Report back the lines in this listing that carry the string "Right".
+--
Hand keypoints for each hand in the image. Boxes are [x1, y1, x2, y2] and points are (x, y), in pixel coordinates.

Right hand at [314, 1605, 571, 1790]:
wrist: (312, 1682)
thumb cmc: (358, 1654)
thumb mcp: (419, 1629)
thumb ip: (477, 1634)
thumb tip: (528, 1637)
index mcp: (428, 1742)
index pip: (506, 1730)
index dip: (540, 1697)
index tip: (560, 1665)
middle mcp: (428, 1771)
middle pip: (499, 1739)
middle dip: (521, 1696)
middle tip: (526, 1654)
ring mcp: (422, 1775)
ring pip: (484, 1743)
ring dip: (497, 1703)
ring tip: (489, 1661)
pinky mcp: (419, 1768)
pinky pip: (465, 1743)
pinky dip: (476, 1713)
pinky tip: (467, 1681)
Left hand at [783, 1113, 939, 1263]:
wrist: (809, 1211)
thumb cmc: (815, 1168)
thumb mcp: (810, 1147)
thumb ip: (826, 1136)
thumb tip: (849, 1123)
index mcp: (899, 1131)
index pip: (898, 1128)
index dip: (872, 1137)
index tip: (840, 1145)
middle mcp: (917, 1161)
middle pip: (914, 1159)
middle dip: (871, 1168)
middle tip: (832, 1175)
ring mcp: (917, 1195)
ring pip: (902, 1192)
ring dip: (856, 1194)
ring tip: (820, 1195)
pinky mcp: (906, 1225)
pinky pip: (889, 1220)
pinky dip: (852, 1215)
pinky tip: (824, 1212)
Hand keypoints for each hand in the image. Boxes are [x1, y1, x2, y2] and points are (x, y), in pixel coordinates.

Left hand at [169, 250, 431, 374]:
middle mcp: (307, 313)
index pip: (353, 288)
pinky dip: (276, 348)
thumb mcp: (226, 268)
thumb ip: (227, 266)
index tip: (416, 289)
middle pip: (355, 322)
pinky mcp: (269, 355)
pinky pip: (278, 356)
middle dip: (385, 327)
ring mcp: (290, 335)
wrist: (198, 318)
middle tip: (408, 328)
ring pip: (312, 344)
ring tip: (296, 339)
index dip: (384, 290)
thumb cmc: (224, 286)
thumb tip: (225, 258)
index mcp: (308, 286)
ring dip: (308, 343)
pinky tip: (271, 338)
+--
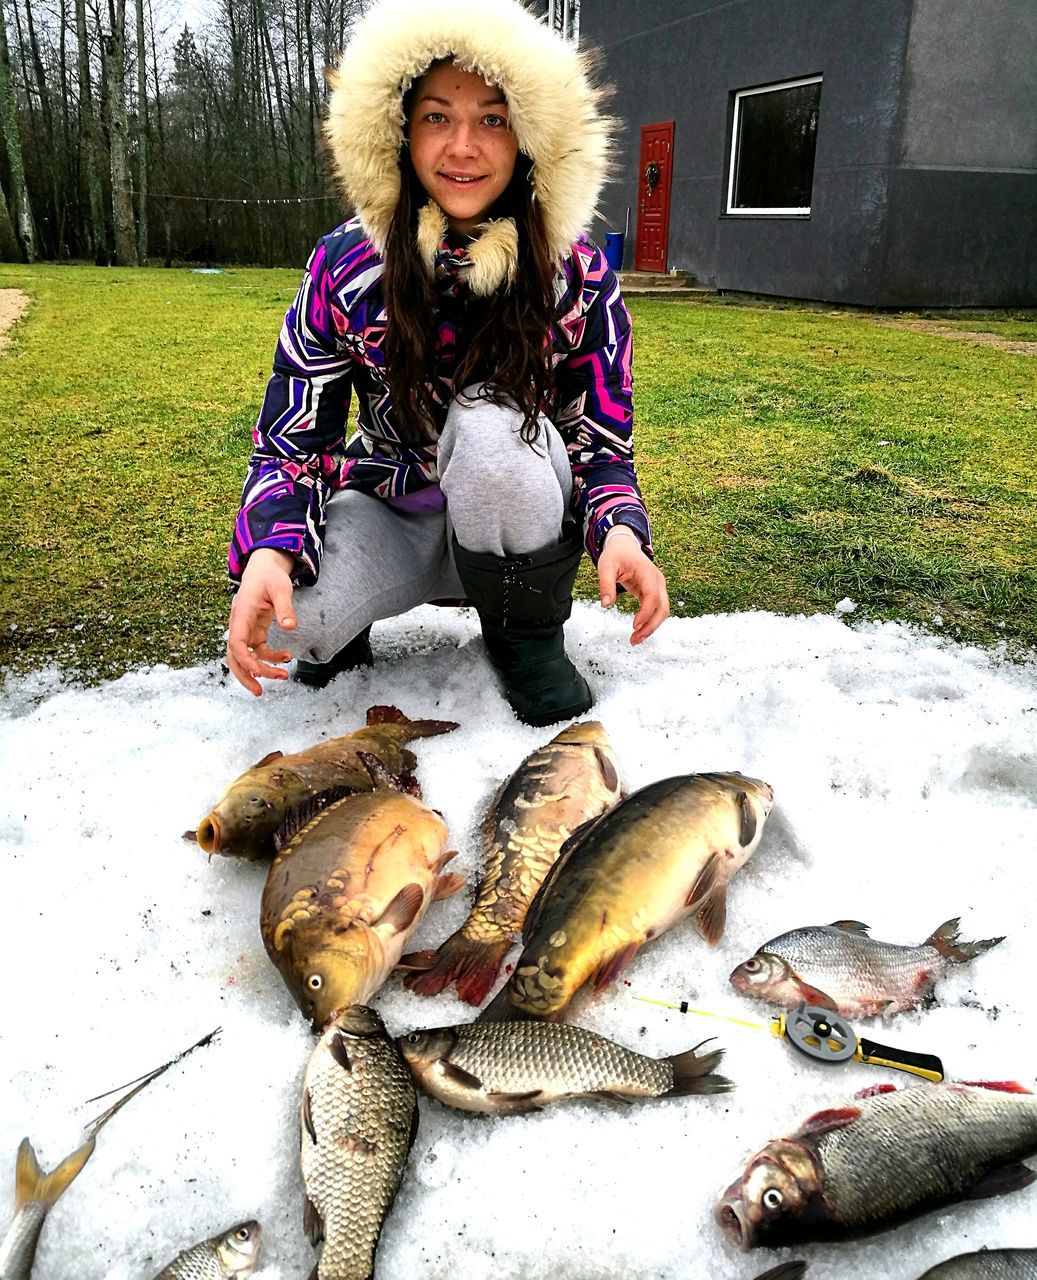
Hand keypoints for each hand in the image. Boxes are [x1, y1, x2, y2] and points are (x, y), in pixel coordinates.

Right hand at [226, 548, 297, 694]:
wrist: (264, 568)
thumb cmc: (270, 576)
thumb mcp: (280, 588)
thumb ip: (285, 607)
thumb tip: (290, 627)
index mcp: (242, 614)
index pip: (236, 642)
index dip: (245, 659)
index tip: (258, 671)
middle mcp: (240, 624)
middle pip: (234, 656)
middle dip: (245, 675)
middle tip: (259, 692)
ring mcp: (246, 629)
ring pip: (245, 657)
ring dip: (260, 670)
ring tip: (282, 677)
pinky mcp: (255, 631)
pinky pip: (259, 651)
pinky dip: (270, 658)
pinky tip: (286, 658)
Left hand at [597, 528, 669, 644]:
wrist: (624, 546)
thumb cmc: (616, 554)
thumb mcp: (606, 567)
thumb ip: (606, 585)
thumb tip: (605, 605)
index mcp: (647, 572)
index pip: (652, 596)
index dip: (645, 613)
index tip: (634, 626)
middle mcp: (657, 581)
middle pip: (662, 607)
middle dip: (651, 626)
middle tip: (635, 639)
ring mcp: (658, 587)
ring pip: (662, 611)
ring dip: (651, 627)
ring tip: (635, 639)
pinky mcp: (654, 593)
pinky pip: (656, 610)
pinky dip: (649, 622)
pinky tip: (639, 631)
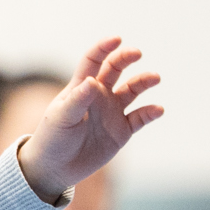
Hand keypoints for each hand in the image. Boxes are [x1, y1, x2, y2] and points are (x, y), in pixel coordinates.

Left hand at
+--
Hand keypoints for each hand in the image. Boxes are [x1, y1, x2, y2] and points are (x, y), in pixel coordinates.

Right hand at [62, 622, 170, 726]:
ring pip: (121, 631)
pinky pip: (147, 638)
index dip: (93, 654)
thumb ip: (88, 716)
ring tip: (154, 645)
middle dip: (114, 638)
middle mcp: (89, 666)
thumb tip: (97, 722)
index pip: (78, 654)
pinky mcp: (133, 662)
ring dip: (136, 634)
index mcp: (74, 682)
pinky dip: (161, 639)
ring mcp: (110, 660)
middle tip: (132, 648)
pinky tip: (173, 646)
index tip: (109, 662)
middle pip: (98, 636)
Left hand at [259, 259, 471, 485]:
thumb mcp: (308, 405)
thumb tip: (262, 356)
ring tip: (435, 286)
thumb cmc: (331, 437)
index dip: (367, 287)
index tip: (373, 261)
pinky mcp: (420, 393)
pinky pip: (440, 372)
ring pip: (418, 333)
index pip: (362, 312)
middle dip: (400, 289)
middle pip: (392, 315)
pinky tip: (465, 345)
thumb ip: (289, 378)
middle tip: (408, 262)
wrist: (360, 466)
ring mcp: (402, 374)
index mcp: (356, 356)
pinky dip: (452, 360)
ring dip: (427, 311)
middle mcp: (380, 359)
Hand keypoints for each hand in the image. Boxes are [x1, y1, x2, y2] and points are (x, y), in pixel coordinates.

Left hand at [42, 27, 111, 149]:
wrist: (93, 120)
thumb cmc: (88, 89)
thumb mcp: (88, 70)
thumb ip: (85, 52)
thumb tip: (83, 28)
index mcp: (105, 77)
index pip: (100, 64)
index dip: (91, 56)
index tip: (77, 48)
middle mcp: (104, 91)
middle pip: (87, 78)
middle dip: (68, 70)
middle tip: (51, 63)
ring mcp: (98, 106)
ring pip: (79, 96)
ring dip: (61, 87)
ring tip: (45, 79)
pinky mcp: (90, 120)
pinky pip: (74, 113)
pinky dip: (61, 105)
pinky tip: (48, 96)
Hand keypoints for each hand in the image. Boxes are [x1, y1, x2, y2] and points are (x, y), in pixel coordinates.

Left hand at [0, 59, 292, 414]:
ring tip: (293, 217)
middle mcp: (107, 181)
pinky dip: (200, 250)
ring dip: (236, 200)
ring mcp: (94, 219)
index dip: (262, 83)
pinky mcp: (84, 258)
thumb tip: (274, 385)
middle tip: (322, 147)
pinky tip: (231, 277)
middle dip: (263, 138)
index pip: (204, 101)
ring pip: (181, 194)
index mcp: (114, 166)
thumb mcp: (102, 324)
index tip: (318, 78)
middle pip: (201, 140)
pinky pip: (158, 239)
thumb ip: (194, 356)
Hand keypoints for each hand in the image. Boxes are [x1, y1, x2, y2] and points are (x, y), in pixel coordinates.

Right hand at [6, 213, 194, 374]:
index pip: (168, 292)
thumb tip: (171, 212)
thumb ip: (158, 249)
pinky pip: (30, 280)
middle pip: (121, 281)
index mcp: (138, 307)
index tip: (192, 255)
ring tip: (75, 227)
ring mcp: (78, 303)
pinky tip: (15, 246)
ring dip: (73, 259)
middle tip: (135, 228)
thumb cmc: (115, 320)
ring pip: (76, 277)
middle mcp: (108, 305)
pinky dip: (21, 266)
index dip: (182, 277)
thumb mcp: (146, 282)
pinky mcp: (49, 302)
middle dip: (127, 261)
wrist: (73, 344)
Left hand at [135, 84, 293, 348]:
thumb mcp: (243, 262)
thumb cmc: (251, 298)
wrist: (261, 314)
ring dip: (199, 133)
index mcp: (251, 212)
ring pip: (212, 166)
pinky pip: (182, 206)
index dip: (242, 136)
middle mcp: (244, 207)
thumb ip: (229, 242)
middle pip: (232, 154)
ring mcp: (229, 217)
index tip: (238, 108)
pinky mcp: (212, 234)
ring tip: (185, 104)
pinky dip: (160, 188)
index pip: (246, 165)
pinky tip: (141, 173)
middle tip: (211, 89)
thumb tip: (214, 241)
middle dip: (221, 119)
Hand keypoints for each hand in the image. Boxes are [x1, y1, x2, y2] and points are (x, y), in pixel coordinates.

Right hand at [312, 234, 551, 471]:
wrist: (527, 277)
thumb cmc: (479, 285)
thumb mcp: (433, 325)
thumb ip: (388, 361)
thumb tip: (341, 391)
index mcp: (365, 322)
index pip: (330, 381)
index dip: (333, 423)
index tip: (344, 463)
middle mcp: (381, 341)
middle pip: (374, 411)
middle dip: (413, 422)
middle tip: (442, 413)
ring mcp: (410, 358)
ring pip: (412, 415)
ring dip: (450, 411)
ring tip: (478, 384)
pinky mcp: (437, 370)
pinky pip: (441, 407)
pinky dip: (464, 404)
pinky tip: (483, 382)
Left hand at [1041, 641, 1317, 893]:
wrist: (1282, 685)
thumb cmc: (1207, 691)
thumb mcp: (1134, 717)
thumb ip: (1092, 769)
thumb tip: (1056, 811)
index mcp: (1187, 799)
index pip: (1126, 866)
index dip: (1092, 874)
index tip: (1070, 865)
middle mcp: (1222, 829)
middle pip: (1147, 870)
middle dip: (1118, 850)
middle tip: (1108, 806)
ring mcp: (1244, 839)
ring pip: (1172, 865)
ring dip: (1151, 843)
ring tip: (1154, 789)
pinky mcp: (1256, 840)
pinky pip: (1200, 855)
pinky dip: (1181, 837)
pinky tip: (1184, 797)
+--
Response to the exercise:
Right hand at [314, 1605, 571, 1790]:
Right hand at [226, 548, 297, 694]:
Right hand at [62, 622, 170, 726]:
Right hand at [6, 213, 194, 374]:
Right hand at [312, 234, 551, 471]:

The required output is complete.